--- What you are asked to do ---
Return every one of the entries below line for line, with nothing changed.

--- Records for the exercise ---
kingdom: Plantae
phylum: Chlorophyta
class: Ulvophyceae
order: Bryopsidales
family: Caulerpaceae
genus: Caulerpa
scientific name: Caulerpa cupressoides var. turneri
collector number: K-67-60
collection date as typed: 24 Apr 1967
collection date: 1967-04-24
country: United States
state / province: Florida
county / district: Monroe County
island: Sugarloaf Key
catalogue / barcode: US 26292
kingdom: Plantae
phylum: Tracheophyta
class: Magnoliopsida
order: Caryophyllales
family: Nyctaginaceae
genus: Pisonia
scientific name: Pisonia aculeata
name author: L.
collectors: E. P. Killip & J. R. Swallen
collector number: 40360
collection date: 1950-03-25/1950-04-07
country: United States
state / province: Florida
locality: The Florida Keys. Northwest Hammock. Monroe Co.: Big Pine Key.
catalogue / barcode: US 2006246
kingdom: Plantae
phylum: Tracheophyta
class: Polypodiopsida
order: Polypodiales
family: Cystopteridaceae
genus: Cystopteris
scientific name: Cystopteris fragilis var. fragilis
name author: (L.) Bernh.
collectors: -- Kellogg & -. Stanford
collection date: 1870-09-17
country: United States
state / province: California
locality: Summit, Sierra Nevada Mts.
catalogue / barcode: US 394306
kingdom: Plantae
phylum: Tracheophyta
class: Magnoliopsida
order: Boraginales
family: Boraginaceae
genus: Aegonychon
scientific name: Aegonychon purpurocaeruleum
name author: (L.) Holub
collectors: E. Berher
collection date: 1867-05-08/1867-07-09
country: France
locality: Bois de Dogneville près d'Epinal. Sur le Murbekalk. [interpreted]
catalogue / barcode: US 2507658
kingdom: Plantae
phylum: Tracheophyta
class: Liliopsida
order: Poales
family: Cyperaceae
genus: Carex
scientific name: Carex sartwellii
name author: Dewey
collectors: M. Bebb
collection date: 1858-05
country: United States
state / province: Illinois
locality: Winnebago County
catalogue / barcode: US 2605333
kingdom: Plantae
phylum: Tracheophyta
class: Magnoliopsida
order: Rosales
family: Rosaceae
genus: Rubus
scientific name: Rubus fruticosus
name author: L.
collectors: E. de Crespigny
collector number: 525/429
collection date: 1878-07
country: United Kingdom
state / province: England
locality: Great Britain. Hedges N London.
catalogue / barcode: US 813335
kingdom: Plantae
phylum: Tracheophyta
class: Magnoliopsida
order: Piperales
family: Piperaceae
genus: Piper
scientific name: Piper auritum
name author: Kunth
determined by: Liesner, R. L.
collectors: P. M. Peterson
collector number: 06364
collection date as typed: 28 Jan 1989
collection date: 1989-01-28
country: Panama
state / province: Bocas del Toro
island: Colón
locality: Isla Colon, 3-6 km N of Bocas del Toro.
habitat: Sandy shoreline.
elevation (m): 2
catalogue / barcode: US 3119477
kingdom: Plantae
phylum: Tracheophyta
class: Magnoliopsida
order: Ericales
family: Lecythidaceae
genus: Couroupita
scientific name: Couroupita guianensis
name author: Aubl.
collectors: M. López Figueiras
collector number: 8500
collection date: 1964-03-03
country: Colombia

--- Output ---
kingdom: Plantae
phylum: Chlorophyta
class: Ulvophyceae
order: Bryopsidales
family: Caulerpaceae
genus: Caulerpa
scientific name: Caulerpa cupressoides var. turneri
collector number: K-67-60
collection date as typed: 24 Apr 1967
collection date: 1967-04-24
country: United States
state / province: Florida
county / district: Monroe County
island: Sugarloaf Key
catalogue / barcode: US 26292
kingdom: Plantae
phylum: Tracheophyta
class: Magnoliopsida
order: Caryophyllales
family: Nyctaginaceae
genus: Pisonia
scientific name: Pisonia aculeata
name author: L.
collectors: E. P. Killip & J. R. Swallen
collector number: 40360
collection date: 1950-03-25/1950-04-07
country: United States
state / province: Florida
locality: The Florida Keys. Northwest Hammock. Monroe Co.: Big Pine Key.
catalogue / barcode: US 2006246
kingdom: Plantae
phylum: Tracheophyta
class: Polypodiopsida
order: Polypodiales
family: Cystopteridaceae
genus: Cystopteris
scientific name: Cystopteris fragilis var. fragilis
name author: (L.) Bernh.
collectors: -- Kellogg & -. Stanford
collection date: 1870-09-17
country: United States
state / province: California
locality: Summit, Sierra Nevada Mts.
catalogue / barcode: US 394306
kingdom: Plantae
phylum: Tracheophyta
class: Magnoliopsida
order: Boraginales
family: Boraginaceae
genus: Aegonychon
scientific name: Aegonychon purpurocaeruleum
name author: (L.) Holub
collectors: E. Berher
collection date: 1867-05-08/1867-07-09
country: France
locality: Bois de Dogneville près d'Epinal. Sur le Murbekalk. [interpreted]
catalogue / barcode: US 2507658
kingdom: Plantae
phylum: Tracheophyta
class: Liliopsida
order: Poales
family: Cyperaceae
genus: Carex
scientific name: Carex sartwellii
name author: Dewey
collectors: M. Bebb
collection date: 1858-05
country: United States
state / province: Illinois
locality: Winnebago County
catalogue / barcode: US 2605333
kingdom: Plantae
phylum: Tracheophyta
class: Magnoliopsida
order: Rosales
family: Rosaceae
genus: Rubus
scientific name: Rubus fruticosus
name author: L.
collectors: E. de Crespigny
collector number: 525/429
collection date: 1878-07
country: United Kingdom
state / province: England
locality: Great Britain. Hedges N London.
catalogue / barcode: US 813335
kingdom: Plantae
phylum: Tracheophyta
class: Magnoliopsida
order: Piperales
family: Piperaceae
genus: Piper
scientific name: Piper auritum
name author: Kunth
determined by: Liesner, R. L.
collectors: P. M. Peterson
collector number: 06364
collection date as typed: 28 Jan 1989
collection date: 1989-01-28
country: Panama
state / province: Bocas del Toro
island: Colón
locality: Isla Colon, 3-6 km N of Bocas del Toro.
habitat: Sandy shoreline.
elevation (m): 2
catalogue / barcode: US 3119477
kingdom: Plantae
phylum: Tracheophyta
class: Magnoliopsida
order: Ericales
family: Lecythidaceae
genus: Couroupita
scientific name: Couroupita guianensis
name author: Aubl.
collectors: M. López Figueiras
collector number: 8500
collection date: 1964-03-03
country: Colombia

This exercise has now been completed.